### EXERCISE BRIEF
Below are records. Copy every line with "Overall" in it.

(Collected data)
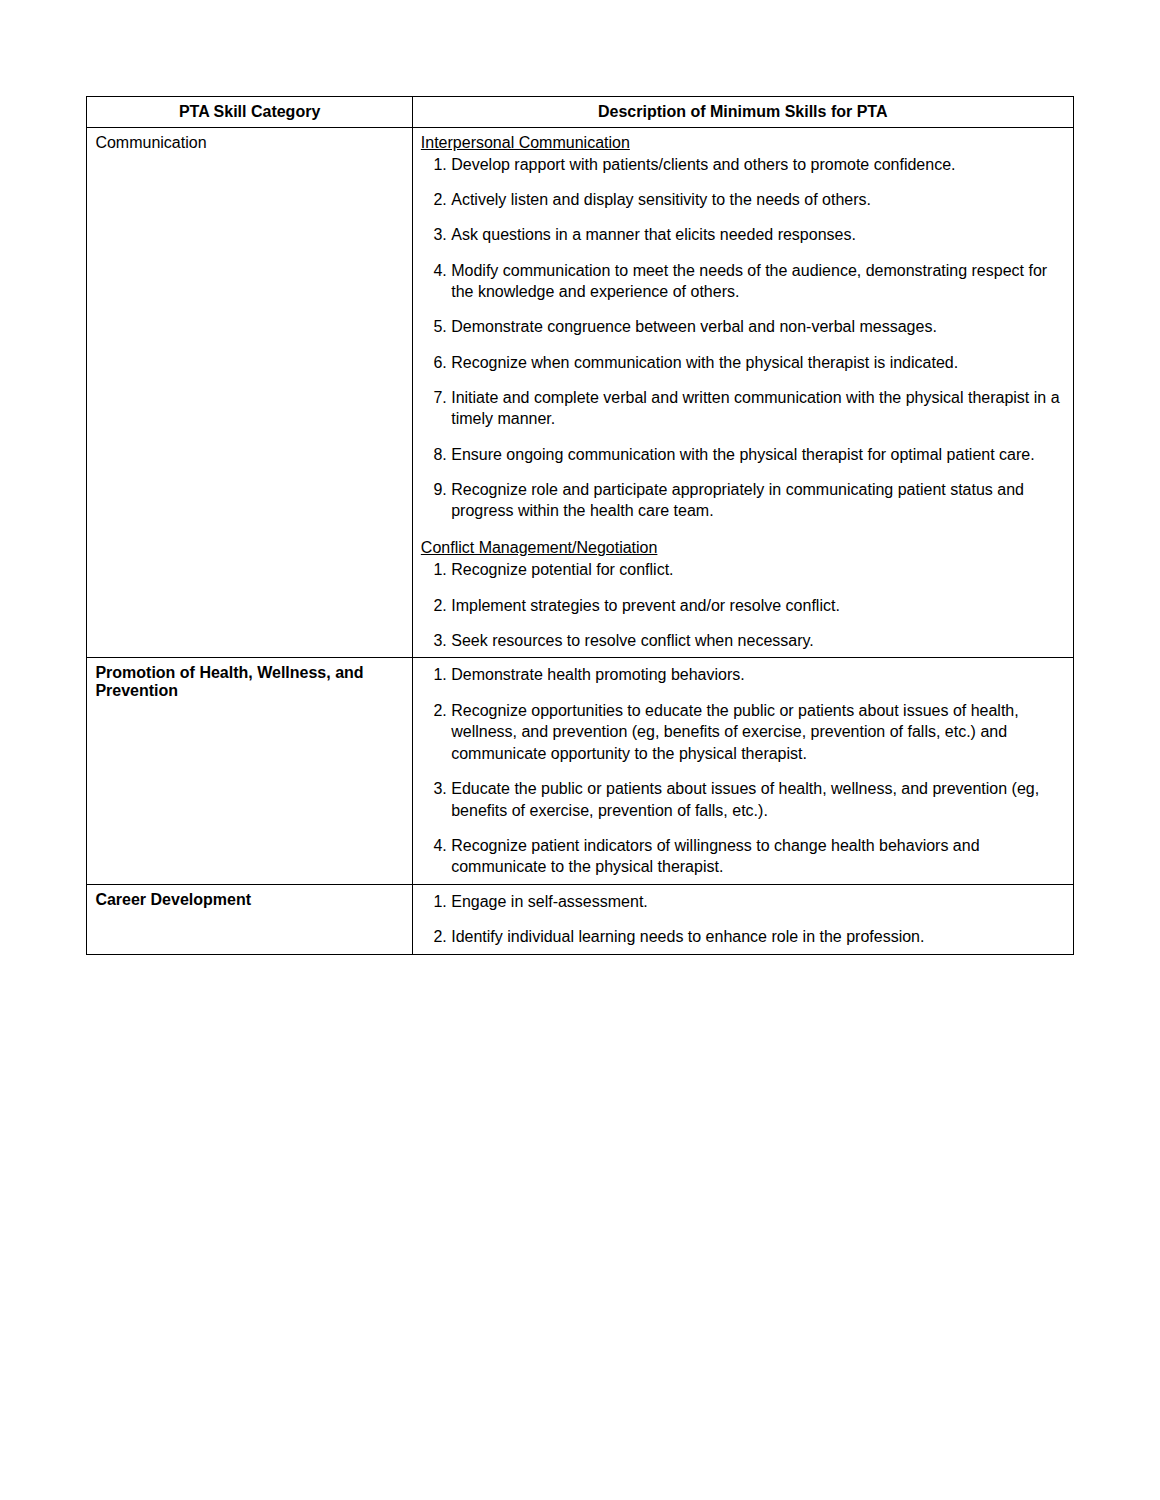| PTA Skill Category | Description of Minimum Skills for PTA |
| --- | --- |
| Communication | Interpersonal Communication Develop rapport with patients/clients and others to promote confidence. Actively listen and display sensitivity to the needs of others. Ask questions in a manner that elicits needed responses. Modify communication to meet the needs of the audience, demonstrating respect for the knowledge and experience of others. Demonstrate congruence between verbal and non-verbal messages. Recognize when communication with the physical therapist is indicated. Initiate and complete verbal and written communication with the physical therapist in a timely manner. Ensure ongoing communication with the physical therapist for optimal patient care. Recognize role and participate appropriately in communicating patient status and progress within the health care team. Conflict Management/Negotiation Recognize potential for conflict. Implement strategies to prevent and/or resolve conflict. Seek resources to resolve conflict when necessary. |
| Promotion of Health, Wellness, and Prevention | Demonstrate health promoting behaviors. Recognize opportunities to educate the public or patients about issues of health, wellness, and prevention (eg, benefits of exercise, prevention of falls, etc.) and communicate opportunity to the physical therapist. Educate the public or patients about issues of health, wellness, and prevention (eg, benefits of exercise, prevention of falls, etc.). Recognize patient indicators of willingness to change health behaviors and communicate to the physical therapist. |
| Career Development | Engage in self-assessment. Identify individual learning needs to enhance role in the profession. |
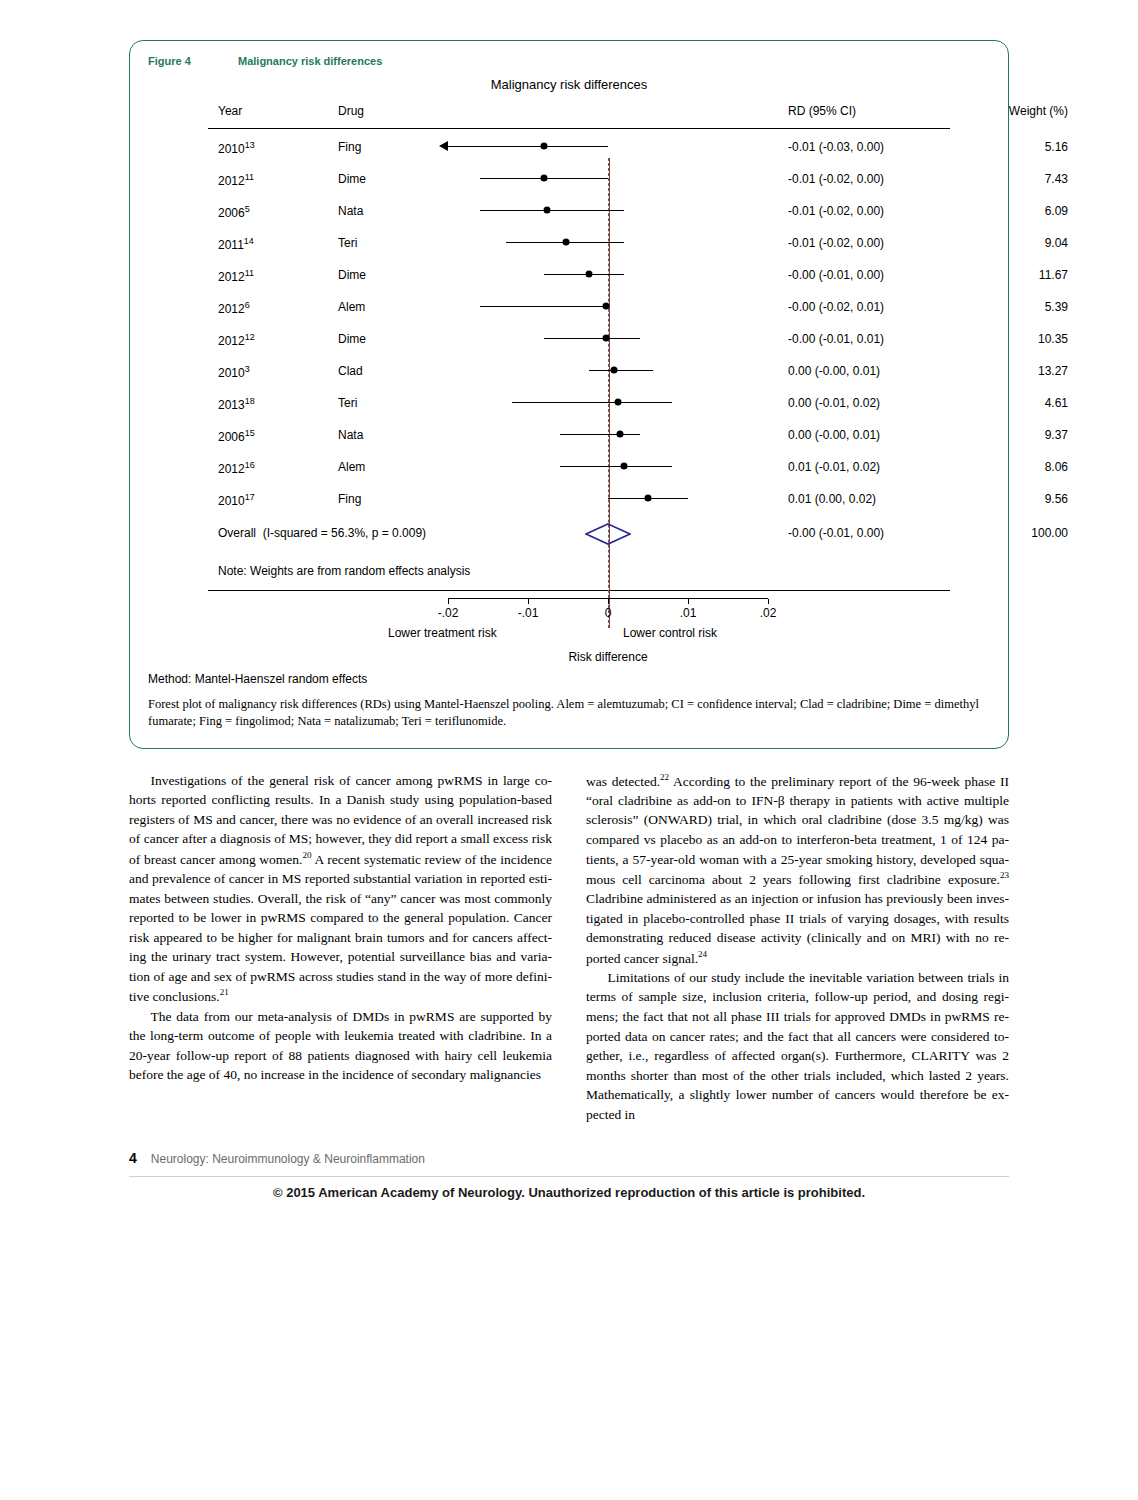Figure 4 Malignancy risk differences
Malignancy risk differences
Year
Drug
RD (95% CI)
Weight (%)
201013 Fing -0.01 (-0.03, 0.00) 5.16
201211 Dime -0.01 (-0.02, 0.00) 7.43
20065 Nata -0.01 (-0.02, 0.00) 6.09
201114 Teri -0.01 (-0.02, 0.00) 9.04
201211 Dime -0.00 (-0.01, 0.00) 11.67
20126 Alem -0.00 (-0.02, 0.01) 5.39
201212 Dime -0.00 (-0.01, 0.01) 10.35
20103 Clad 0.00 (-0.00, 0.01) 13.27
201318 Teri 0.00 (-0.01, 0.02) 4.61
200615 Nata 0.00 (-0.00, 0.01) 9.37
201216 Alem 0.01 (-0.01, 0.02) 8.06
201017 Fing 0.01 (0.00, 0.02) 9.56
Overall (I-squared = 56.3%, p = 0.009) -0.00 (-0.01, 0.00) 100.00
Note: Weights are from random effects analysis
-.02
-.01
0
.01
.02
Lower treatment risk Lower control risk
Risk difference
Method: Mantel-Haenszel random effects
Forest plot of malignancy risk differences (RDs) using Mantel-Haenszel pooling. Alem = alemtuzumab; CI = confidence interval; Clad = cladribine; Dime = dimethyl fumarate; Fing = fingolimod; Nata = natalizumab; Teri = teriflunomide.
Investigations of the general risk of cancer among pwRMS in large cohorts reported conflicting results. In a Danish study using population-based registers of MS and cancer, there was no evidence of an overall increased risk of cancer after a diagnosis of MS; however, they did report a small excess risk of breast cancer among women.20 A recent systematic review of the incidence and prevalence of cancer in MS reported substantial variation in reported estimates between studies. Overall, the risk of “any” cancer was most commonly reported to be lower in pwRMS compared to the general population. Cancer risk appeared to be higher for malignant brain tumors and for cancers affecting the urinary tract system. However, potential surveillance bias and variation of age and sex of pwRMS across studies stand in the way of more definitive conclusions.21
The data from our meta-analysis of DMDs in pwRMS are supported by the long-term outcome of people with leukemia treated with cladribine. In a 20-year follow-up report of 88 patients diagnosed with hairy cell leukemia before the age of 40, no increase in the incidence of secondary malignancies
was detected.22 According to the preliminary report of the 96-week phase II “oral cladribine as add-on to IFN-β therapy in patients with active multiple sclerosis” (ONWARD) trial, in which oral cladribine (dose 3.5 mg/kg) was compared vs placebo as an add-on to interferon-beta treatment, 1 of 124 patients, a 57-year-old woman with a 25-year smoking history, developed squamous cell carcinoma about 2 years following first cladribine exposure.23 Cladribine administered as an injection or infusion has previously been investigated in placebo-controlled phase II trials of varying dosages, with results demonstrating reduced disease activity (clinically and on MRI) with no reported cancer signal.24
Limitations of our study include the inevitable variation between trials in terms of sample size, inclusion criteria, follow-up period, and dosing regimens; the fact that not all phase III trials for approved DMDs in pwRMS reported data on cancer rates; and the fact that all cancers were considered together, i.e., regardless of affected organ(s). Furthermore, CLARITY was 2 months shorter than most of the other trials included, which lasted 2 years. Mathematically, a slightly lower number of cancers would therefore be expected in
4 Neurology: Neuroimmunology & Neuroinflammation
© 2015 American Academy of Neurology. Unauthorized reproduction of this article is prohibited.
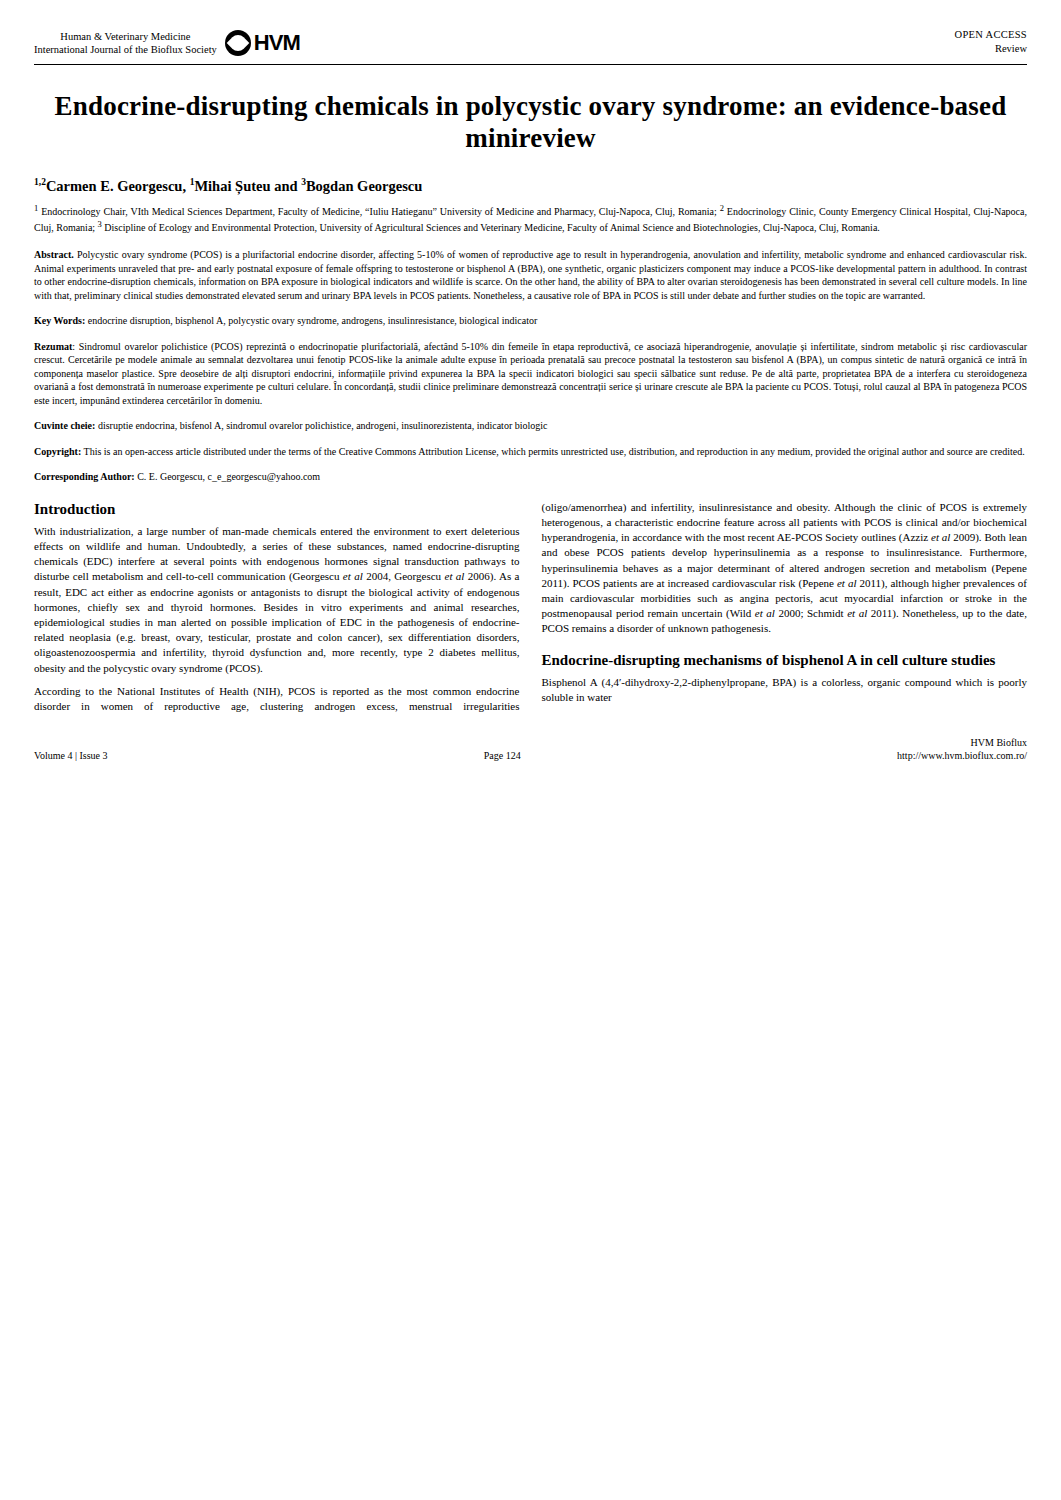Human & Veterinary Medicine
International Journal of the Bioflux Society
HVM
OPEN ACCESS
Review
Endocrine-disrupting chemicals in polycystic ovary syndrome: an evidence-based minireview
1,2Carmen E. Georgescu, 1Mihai Șuteu and 3Bogdan Georgescu
1 Endocrinology Chair, VIth Medical Sciences Department, Faculty of Medicine, “Iuliu Hatieganu” University of Medicine and Pharmacy, Cluj-Napoca, Cluj, Romania; 2 Endocrinology Clinic, County Emergency Clinical Hospital, Cluj-Napoca, Cluj, Romania; 3 Discipline of Ecology and Environmental Protection, University of Agricultural Sciences and Veterinary Medicine, Faculty of Animal Science and Biotechnologies, Cluj-Napoca, Cluj, Romania.
Abstract. Polycystic ovary syndrome (PCOS) is a plurifactorial endocrine disorder, affecting 5-10% of women of reproductive age to result in hyperandrogenia, anovulation and infertility, metabolic syndrome and enhanced cardiovascular risk. Animal experiments unraveled that pre- and early postnatal exposure of female offspring to testosterone or bisphenol A (BPA), one synthetic, organic plasticizers component may induce a PCOS-like developmental pattern in adulthood. In contrast to other endocrine-disruption chemicals, information on BPA exposure in biological indicators and wildlife is scarce. On the other hand, the ability of BPA to alter ovarian steroidogenesis has been demonstrated in several cell culture models. In line with that, preliminary clinical studies demonstrated elevated serum and urinary BPA levels in PCOS patients. Nonetheless, a causative role of BPA in PCOS is still under debate and further studies on the topic are warranted.
Key Words: endocrine disruption, bisphenol A, polycystic ovary syndrome, androgens, insulinresistance, biological indicator
Rezumat: Sindromul ovarelor polichistice (PCOS) reprezintă o endocrinopatie plurifactorială, afectând 5-10% din femeile în etapa reproductivă, ce asociază hiperandrogenie, anovulație și infertilitate, sindrom metabolic și risc cardiovascular crescut. Cercetările pe modele animale au semnalat dezvoltarea unui fenotip PCOS-like la animale adulte expuse în perioada prenatală sau precoce postnatal la testosteron sau bisfenol A (BPA), un compus sintetic de natură organică ce intră în componența maselor plastice. Spre deosebire de alți disruptori endocrini, informațiile privind expunerea la BPA la specii indicatori biologici sau specii sălbatice sunt reduse. Pe de altă parte, proprietatea BPA de a interfera cu steroidogeneza ovariană a fost demonstrată în numeroase experimente pe culturi celulare. În concordanță, studii clinice preliminare demonstrează concentrații serice și urinare crescute ale BPA la paciente cu PCOS. Totuși, rolul cauzal al BPA în patogeneza PCOS este incert, impunând extinderea cercetărilor în domeniu.
Cuvinte cheie: disruptie endocrina, bisfenol A, sindromul ovarelor polichistice, androgeni, insulinorezistenta, indicator biologic
Copyright: This is an open-access article distributed under the terms of the Creative Commons Attribution License, which permits unrestricted use, distribution, and reproduction in any medium, provided the original author and source are credited.
Corresponding Author: C. E. Georgescu, c_e_georgescu@yahoo.com
Introduction
With industrialization, a large number of man-made chemicals entered the environment to exert deleterious effects on wildlife and human. Undoubtedly, a series of these substances, named endocrine-disrupting chemicals (EDC) interfere at several points with endogenous hormones signal transduction pathways to disturbe cell metabolism and cell-to-cell communication (Georgescu et al 2004, Georgescu et al 2006). As a result, EDC act either as endocrine agonists or antagonists to disrupt the biological activity of endogenous hormones, chiefly sex and thyroid hormones. Besides in vitro experiments and animal researches, epidemiological studies in man alerted on possible implication of EDC in the pathogenesis of endocrine-related neoplasia (e.g. breast, ovary, testicular, prostate and colon cancer), sex differentiation disorders, oligoastenozoospermia and infertility, thyroid dysfunction and, more recently, type 2 diabetes mellitus, obesity and the polycystic ovary syndrome (PCOS).
According to the National Institutes of Health (NIH), PCOS is reported as the most common endocrine disorder in women of reproductive age, clustering androgen excess, menstrual irregularities (oligo/amenorrhea) and infertility, insulinresistance and obesity. Although the clinic of PCOS is extremely heterogenous, a characteristic endocrine feature across all patients with PCOS is clinical and/or biochemical hyperandrogenia, in accordance with the most recent AE-PCOS Society outlines (Azziz et al 2009). Both lean and obese PCOS patients develop hyperinsulinemia as a response to insulinresistance. Furthermore, hyperinsulinemia behaves as a major determinant of altered androgen secretion and metabolism (Pepene 2011). PCOS patients are at increased cardiovascular risk (Pepene et al 2011), although higher prevalences of main cardiovascular morbidities such as angina pectoris, acut myocardial infarction or stroke in the postmenopausal period remain uncertain (Wild et al 2000; Schmidt et al 2011). Nonetheless, up to the date, PCOS remains a disorder of unknown pathogenesis.
Endocrine-disrupting mechanisms of bisphenol A in cell culture studies
Bisphenol A (4,4′-dihydroxy-2,2-diphenylpropane, BPA) is a colorless, organic compound which is poorly soluble in water
Volume 4 | Issue 3
Page 124
HVM Bioflux
http://www.hvm.bioflux.com.ro/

### EXERCISE OUTPUT
Overall (I-squared = 56.3%, p = 0.009) -0.00 (-0.01, 0.00) 100.00
Investigations of the general risk of cancer among pwRMS in large cohorts reported conflicting results. In a Danish study using population-based registers of MS and cancer, there was no evidence of an overall increased risk of cancer after a diagnosis of MS; however, they did report a small excess risk of breast cancer among women.20 A recent systematic review of the incidence and prevalence of cancer in MS reported substantial variation in reported estimates between studies. Overall, the risk of “any” cancer was most commonly reported to be lower in pwRMS compared to the general population. Cancer risk appeared to be higher for malignant brain tumors and for cancers affecting the urinary tract system. However, potential surveillance bias and variation of age and sex of pwRMS across studies stand in the way of more definitive conclusions.21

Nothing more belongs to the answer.